━━━ Data section ━━━
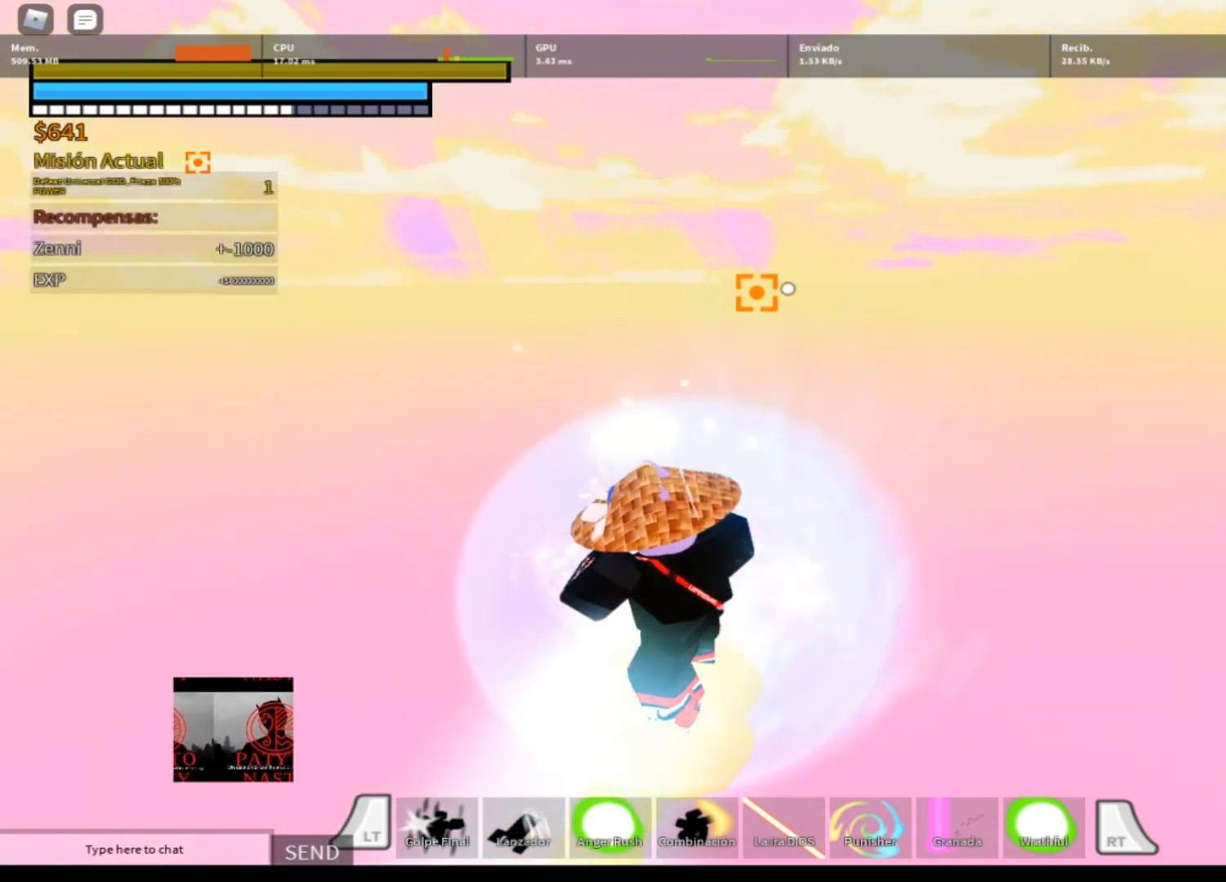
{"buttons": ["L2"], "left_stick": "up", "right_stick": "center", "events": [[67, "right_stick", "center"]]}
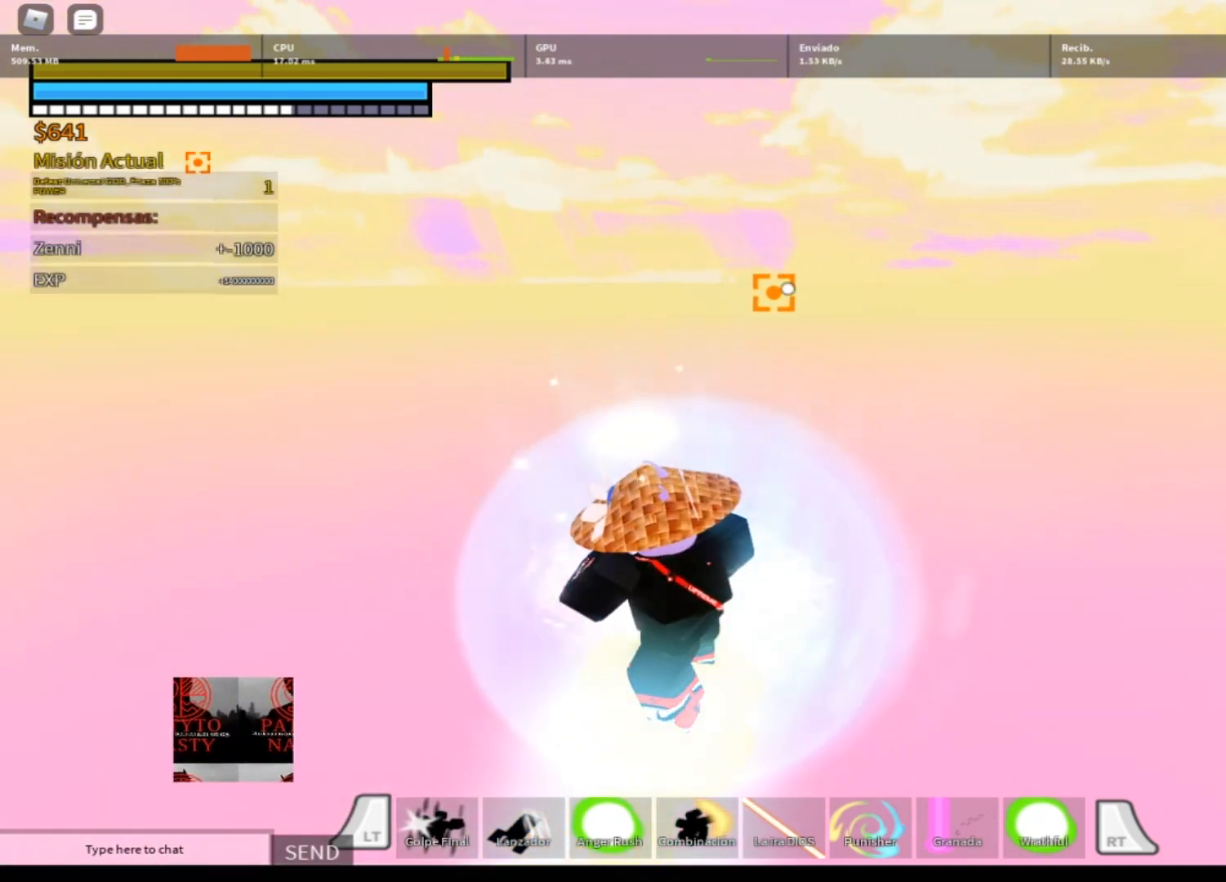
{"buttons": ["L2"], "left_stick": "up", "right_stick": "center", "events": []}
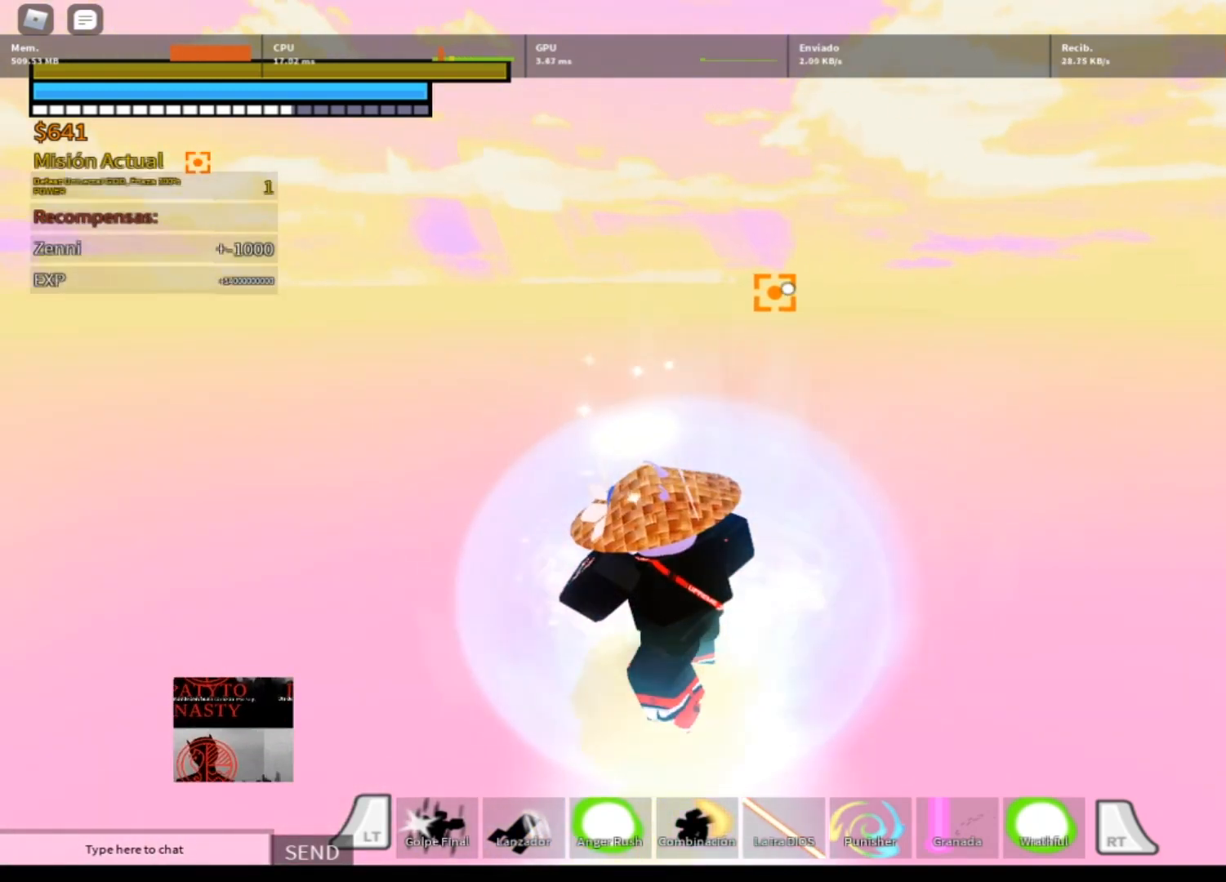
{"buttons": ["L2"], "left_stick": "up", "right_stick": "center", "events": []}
━━━
▶ _About this exercise_: Copy the lines above exactly. Do not include pictures.

▶ _Output of the exercise_:
{"buttons": ["L2"], "left_stick": "up", "right_stick": "center", "events": [[67, "right_stick", "center"]]}
{"buttons": ["L2"], "left_stick": "up", "right_stick": "center", "events": []}
{"buttons": ["L2"], "left_stick": "up", "right_stick": "center", "events": []}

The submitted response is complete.